NFL commissioner Roger Goodell made the big announcements today: Super Bowl L (2016) has been awarded to San Francisco/Santa Clara. Houston was awarded Super Bowl LI (2017). Miami is officially left out in the cold until they get publicly-financed stadium improvements.
Anyone who has been following the process with even a passing interest should know that this was as anti-climactic a decision as it gets. Once a funding package for Dolphins Stadium died without coming to a vote in the Florida House. South Florida bidders and Dolphins owner Stephen Ross have no choice but to go back to the drawing board as they have to deal with future competition from Dallas/North Texas, Indianapolis, Minnesota, and in all likelihood, Atlanta (see below).
While Santa Clara’s Levi’s Stadium will physically host the game, Media Day, and other activities, San Francisco will host most of the peripheral events. Chief among these is The NFL Experience, the temporary theme park, which will be held at Moscone Center. The SF bid committee has not made public all of the details of the bid, but we’ll see everything emerge in the coming months. Daniel Lurie, SF philanthropist and part of the extended Haas family, put together a coalition of business interests and civic leaders to raise $30 million of pledges to host the game, the two weeks of events leading up to the game, and contributions to community groups. The list of companies in the fray is who’s who of Bay Area heavyweights, including Google, Apple, HP, Intel, GAP (yes, that GAP), Virgin America, SAP, Brocade, and others.

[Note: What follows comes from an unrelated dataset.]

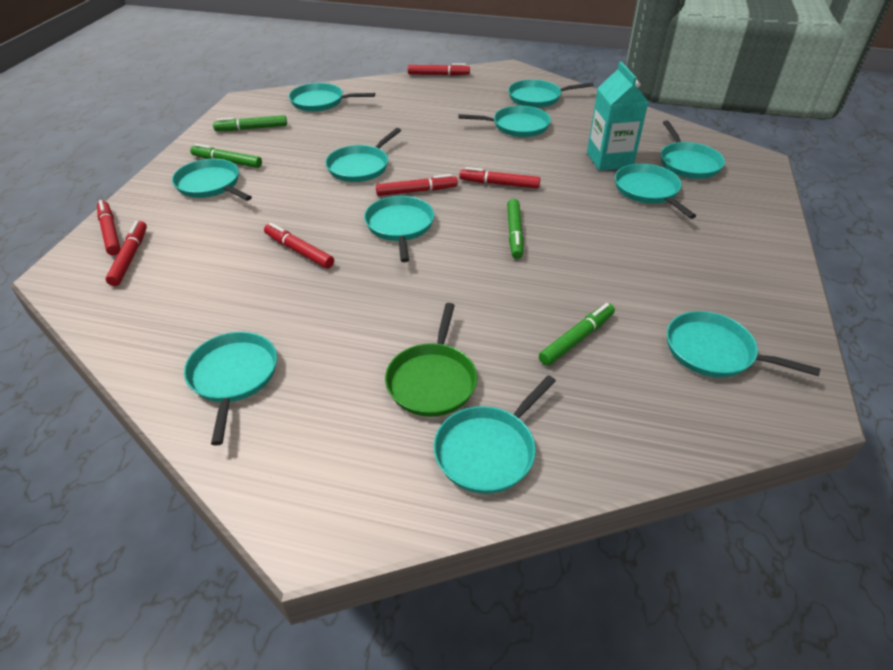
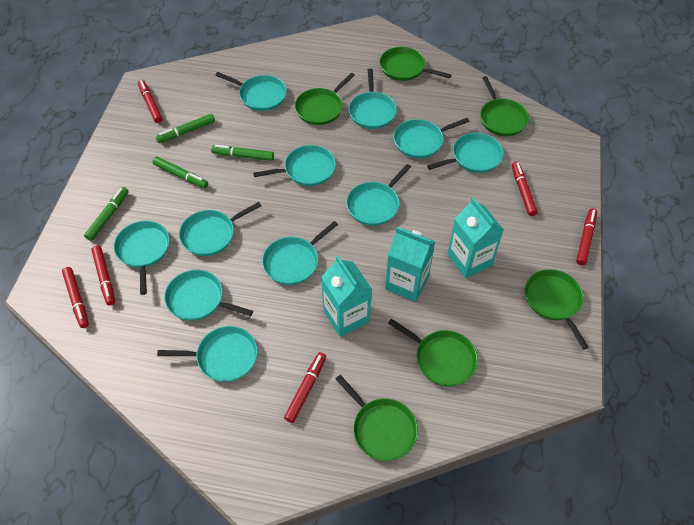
green pan: [385,303,477,417] = 1 -> [295,73,355,125] [336,375,418,461] [380,47,451,81] [388,319,478,386] [480,76,529,136] [525,269,589,350] = 6
turquoise carton: [587,62,649,171] = 1 -> [321,256,372,337] [385,227,435,302] [447,197,504,278] = 3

NFL Network anchor Rich Eisen couldn’t help but gush over the 49ers’ doing the seemingly impossible:
The fact that somebody turned a shovel for a stadium in (California) is mindboggling.
Perhaps that’s a bit of an exaggeration, but Jed York and the 49ers still deserve major kudos for getting this done. They combined a steady political drive with some fortuitous on-field success to execute exceedingly well. They’re also getting the benefit of a major first-mover advantage at Levi’s Stadium. When the big game is held there, chances are the MLB’s Lodge will take a look and think, We might’ve been first movers here. (Sorry, the Sharks are still bit players compared to NFL & MLB).
York and Lurie have pitched Super Bowl L as the first truly high-tech experience, with no paper tickets and extremely connected fans in the seats. Whether SF/SC becomes a regular rotation player among Super Bowl host cities will depend largely on how well the technology works, and, of course, the weather during the game.
Not to be lost in the news is that Atlanta was approved for $200 million in G-4 funds for their crazy new stadium to replace the still-young Georgia Dome. If you’re keeping track, that’s now three stadia that have gobbled up a full-sized G-4 share: Levi’s Stadium, the Minnesota Vikings’ next home, and now the Falcons’ downtown digs. With the Packers getting $58 million for a Lambeau Field expansion, nearly all of the G-4 program money has been spoken for, with maybe one full slot or a few smaller slots remaining. The Raiders have indicated that they may not participate in the program, probably because they have to match the NFL’s cash dollar for dollar and get additional privately-sourced commitments to secure approval. The Chargers and Rams are also interested, and in the latter’s case, St. Louis is obligated to give them a ton of money if they want to keep the team in town. The Chargers and Raiders have an uproad battle to get public funds.